*** Source data ***

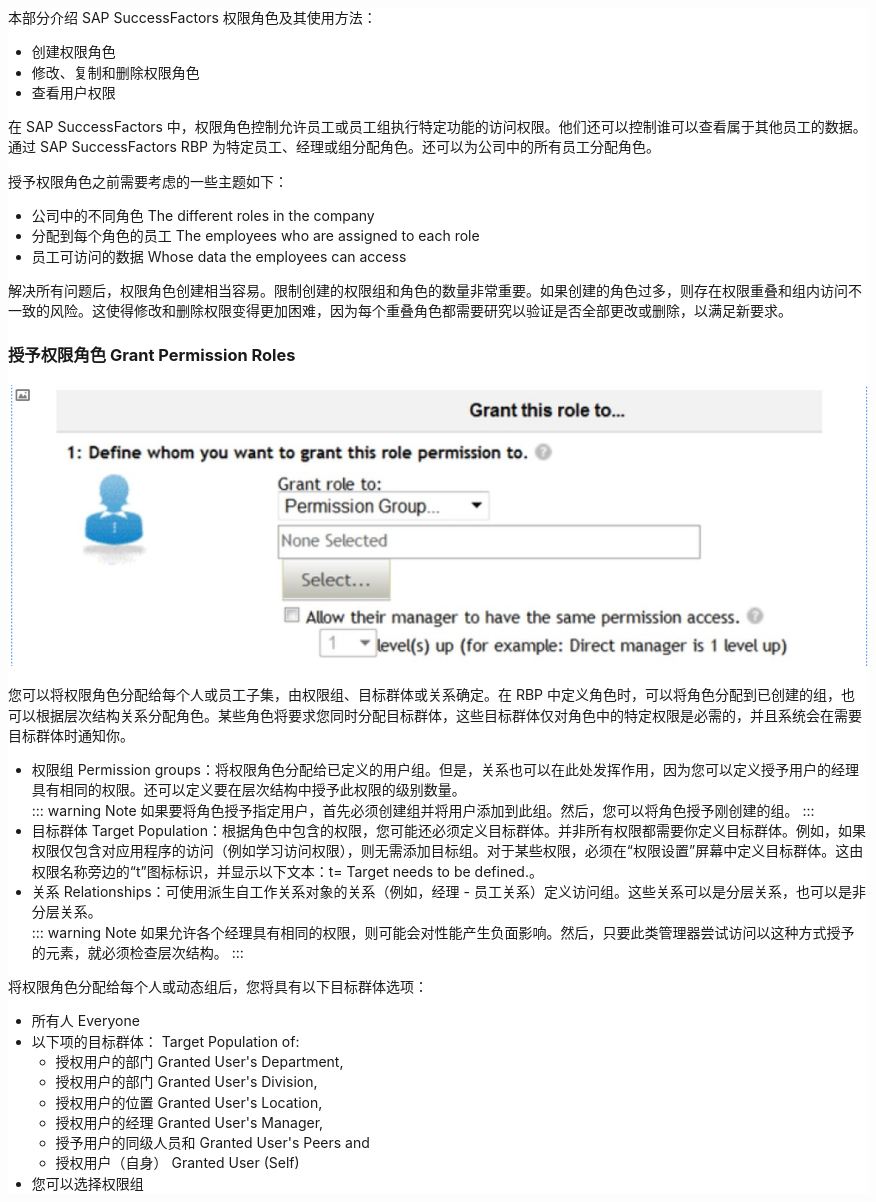 本部分介绍 SAP SuccessFactors 权限角色及其使用方法：

- 创建权限角色
- 修改、复制和删除权限角色
- 查看用户权限

在 SAP SuccessFactors 中，权限角色控制允许员工或员工组执行特定功能的访问权限。他们还可以控制谁可以查看属于其他员工的数据。通过 SAP SuccessFactors RBP 为特定员工、经理或组分配角色。还可以为公司中的所有员工分配角色。

授予权限角色之前需要考虑的一些主题如下：

- 公司中的不同角色 The different roles in the company
- 分配到每个角色的员工 The employees who are assigned to each role
- 员工可访问的数据 Whose data the employees can access

解决所有问题后，权限角色创建相当容易。限制创建的权限组和角色的数量非常重要。如果创建的角色过多，则存在权限重叠和组内访问不一致的风险。这使得修改和删除权限变得更加困难，因为每个重叠角色都需要研究以验证是否全部更改或删除，以满足新要求。

### 授予权限角色 Grant Permission Roles

![Grant Permission Roles](./img/20220507172840.png)

您可以将权限角色分配给每个人或员工子集，由权限组、目标群体或关系确定。在 RBP 中定义角色时，可以将角色分配到已创建的组，也可以根据层次结构关系分配角色。某些角色将要求您同时分配目标群体，这些目标群体仅对角色中的特定权限是必需的，并且系统会在需要目标群体时通知你。

- 权限组 Permission groups：将权限角色分配给已定义的用户组。但是，关系也可以在此处发挥作用，因为您可以定义授予用户的经理具有相同的权限。还可以定义要在层次结构中授予此权限的级别数量。  
::: warning Note
如果要将角色授予指定用户，首先必须创建组并将用户添加到此组。然后，您可以将角色授予刚创建的组。
:::
- 目标群体 Target Population：根据角色中包含的权限，您可能还必须定义目标群体。并非所有权限都需要你定义目标群体。例如，如果权限仅包含对应用程序的访问（例如学习访问权限），则无需添加目标组。对于某些权限，必须在“权限设置”屏幕中定义目标群体。这由权限名称旁边的“t”图标标识，并显示以下文本：t= Target needs to be defined.。
- 关系 Relationships：可使用派生自工作关系对象的关系（例如，经理 - 员工关系）定义访问组。这些关系可以是分层关系，也可以是非分层关系。  
::: warning Note
如果允许各个经理具有相同的权限，则可能会对性能产生负面影响。然后，只要此类管理器尝试访问以这种方式授予的元素，就必须检查层次结构。
:::

将权限角色分配给每个人或动态组后，您将具有以下目标群体选项：

- 所有人 Everyone
- 以下项的目标群体： Target Population of:
  - 授权用户的部门 Granted User's Department,
  - 授权用户的部门 Granted User's Division,
  - 授权用户的位置 Granted User's Location,
  - 授权用户的经理 Granted User's Manager,
  - 授予用户的同级人员和 Granted User's Peers and
  - 授权用户（自身） Granted User (Self)
- 您可以选择权限组

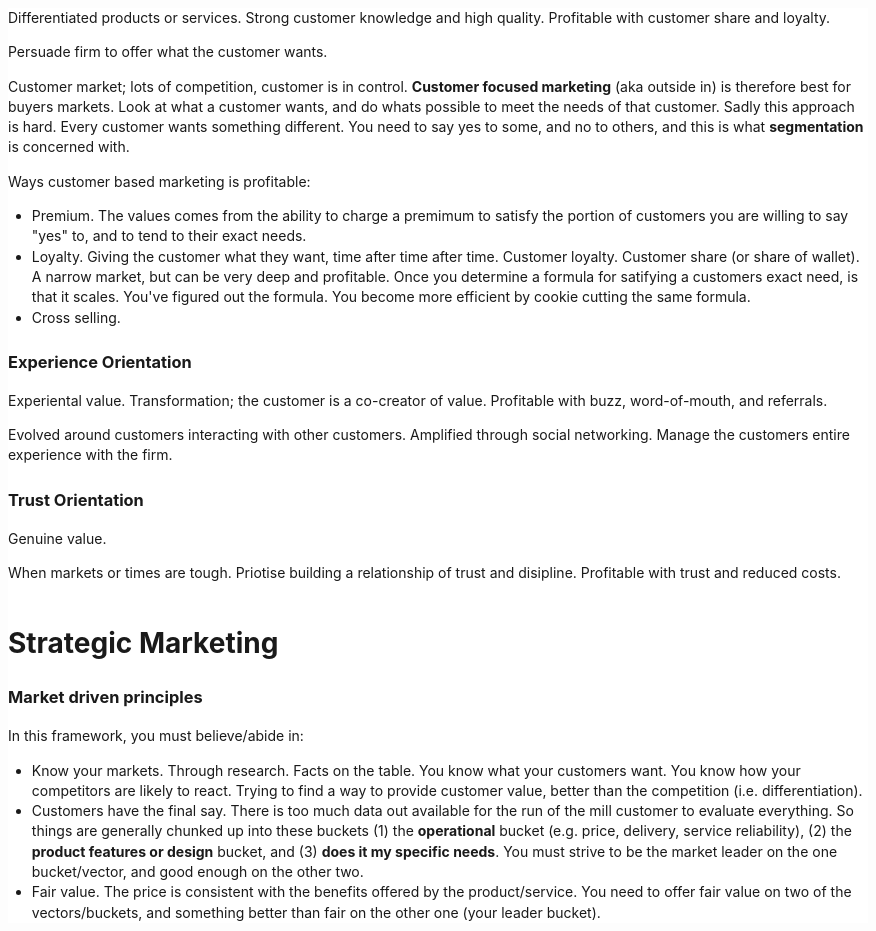 Differentiated products or services. Strong customer knowledge and high quality. Profitable with customer share and loyalty.

Persuade firm to offer what the customer wants.

Customer market; lots of competition, customer is in control. **Customer focused marketing** (aka outside in) is therefore best for buyers markets. Look at what a customer wants, and do whats possible to meet the needs of that customer. Sadly this approach is hard. Every customer wants something different. You need to say yes to some, and no to others, and this is what **segmentation** is concerned with.

Ways customer based marketing is profitable:

- Premium. The values comes from the ability to charge a premimum to satisfy the portion of customers you are willing to say "yes" to, and to tend to their exact needs.
- Loyalty. Giving the customer what they want, time after time after time. Customer loyalty. Customer share (or share of wallet). A narrow market, but can be very deep and profitable. Once you determine a formula for satifying a customers exact need, is that it scales. You've figured out the formula. You become more efficient by cookie cutting the same formula.
- Cross selling.


### Experience Orientation

Experiental value. Transformation; the customer is a co-creator of value. Profitable with buzz, word-of-mouth, and referrals.

Evolved around customers interacting with other customers. Amplified through social networking. Manage the customers entire experience with the firm.


### Trust Orientation

Genuine value.

When markets or times are tough. Priotise building a relationship of trust and disipline. Profitable with trust and reduced costs.



# Strategic Marketing

### Market driven principles

In this framework, you must believe/abide in:

- Know your markets. Through research. Facts on the table. You know what your customers want. You know how your competitors are likely to react. Trying to find a way to provide customer value, better than the competition (i.e. differentiation).
- Customers have the final say. There is too much data out available for the run of the mill customer to evaluate everything. So things are generally chunked up into these buckets (1) the **operational** bucket (e.g. price, delivery, service reliability), (2) the **product features or design** bucket, and (3) **does it my specific needs**. You must strive to be the market leader on the one bucket/vector, and good enough on the other two.
- Fair value. The price is consistent with the benefits offered by the product/service. You need to offer fair value on two of the vectors/buckets, and something better than fair on the other one (your leader bucket).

*** End of Source data ***

**Task item:**
Update the data above by changing every "RBP" to "Role-Based Permissions" and keeping everything else the same. Omit the pictures from your answer.

**Answer below:**
 本部分介绍 SAP SuccessFactors 权限角色及其使用方法：

- 创建权限角色
- 修改、复制和删除权限角色
- 查看用户权限

在 SAP SuccessFactors 中，权限角色控制允许员工或员工组执行特定功能的访问权限。他们还可以控制谁可以查看属于其他员工的数据。通过 SAP SuccessFactors Role-Based Permissions 为特定员工、经理或组分配角色。还可以为公司中的所有员工分配角色。

授予权限角色之前需要考虑的一些主题如下：

- 公司中的不同角色 The different roles in the company
- 分配到每个角色的员工 The employees who are assigned to each role
- 员工可访问的数据 Whose data the employees can access

解决所有问题后，权限角色创建相当容易。限制创建的权限组和角色的数量非常重要。如果创建的角色过多，则存在权限重叠和组内访问不一致的风险。这使得修改和删除权限变得更加困难，因为每个重叠角色都需要研究以验证是否全部更改或删除，以满足新要求。

### 授予权限角色 Grant Permission Roles

![Grant Permission Roles](./img/20220507172840.png)

您可以将权限角色分配给每个人或员工子集，由权限组、目标群体或关系确定。在 Role-Based Permissions 中定义角色时，可以将角色分配到已创建的组，也可以根据层次结构关系分配角色。某些角色将要求您同时分配目标群体，这些目标群体仅对角色中的特定权限是必需的，并且系统会在需要目标群体时通知你。

- 权限组 Permission groups：将权限角色分配给已定义的用户组。但是，关系也可以在此处发挥作用，因为您可以定义授予用户的经理具有相同的权限。还可以定义要在层次结构中授予此权限的级别数量。  
::: warning Note
如果要将角色授予指定用户，首先必须创建组并将用户添加到此组。然后，您可以将角色授予刚创建的组。
:::
- 目标群体 Target Population：根据角色中包含的权限，您可能还必须定义目标群体。并非所有权限都需要你定义目标群体。例如，如果权限仅包含对应用程序的访问（例如学习访问权限），则无需添加目标组。对于某些权限，必须在“权限设置”屏幕中定义目标群体。这由权限名称旁边的“t”图标标识，并显示以下文本：t= Target needs to be defined.。
- 关系 Relationships：可使用派生自工作关系对象的关系（例如，经理 - 员工关系）定义访问组。这些关系可以是分层关系，也可以是非分层关系。  
::: warning Note
如果允许各个经理具有相同的权限，则可能会对性能产生负面影响。然后，只要此类管理器尝试访问以这种方式授予的元素，就必须检查层次结构。
:::

将权限角色分配给每个人或动态组后，您将具有以下目标群体选项：

- 所有人 Everyone
- 以下项的目标群体： Target Population of:
  - 授权用户的部门 Granted User's Department,
  - 授权用户的部门 Granted User's Division,
  - 授权用户的位置 Granted User's Location,
  - 授权用户的经理 Granted User's Manager,
  - 授予用户的同级人员和 Granted User's Peers and
  - 授权用户（自身） Granted User (Self)
- 您可以选择权限组

 Differentiated products or services. Strong customer knowledge and high quality. Profitable with customer share and loyalty.

Persuade firm to offer what the customer wants.

Customer market; lots of competition, customer is in control. **Customer focused marketing** (aka outside in) is therefore best for buyers markets. Look at what a customer wants, and do whats possible to meet the needs of that customer. Sadly this approach is hard. Every customer wants something different. You need to say yes to some, and no to others, and this is what **segmentation** is concerned with.

Ways customer based marketing is profitable:

- Premium. The values comes from the ability to charge a premimum to satisfy the portion of customers you are willing to say "yes" to, and to tend to their exact needs.
- Loyalty. Giving the customer what they want, time after time after time. Customer loyalty. Customer share (or share of wallet). A narrow market, but can be very deep and profitable. Once you determine a formula for satifying a customers exact need, is that it scales. You've figured out the formula. You become more efficient by cookie cutting the same formula.
- Cross selling.


### Experience Orientation

Experiental value. Transformation; the customer is a co-creator of value. Profitable with buzz, word-of-mouth, and referrals.

Evolved around customers interacting with other customers. Amplified through social networking. Manage the customers entire experience with the firm.


### Trust Orientation

Genuine value.

When markets or times are tough. Priotise building a relationship of trust and disipline. Profitable with trust and reduced costs.



# Strategic Marketing

### Market driven principles

In this framework, you must believe/abide in:

- Know your markets. Through research. Facts on the table. You know what your customers want. You know how your competitors are likely to react. Trying to find a way to provide customer value, better than the competition (i.e. differentiation).
- Customers have the final say. There is too much data out available for the run of the mill customer to evaluate everything. So things are generally chunked up into these buckets (1) the **operational** bucket (e.g. price, delivery, service reliability), (2) the **product features or design** bucket, and (3) **does it my specific needs**. You must strive to be the market leader on the one bucket/vector, and good enough on the other two.
- Fair value. The price is consistent with the benefits offered by the product/service. You need to offer fair value on two of the vectors/buckets, and something better than fair on the other one (your leader bucket).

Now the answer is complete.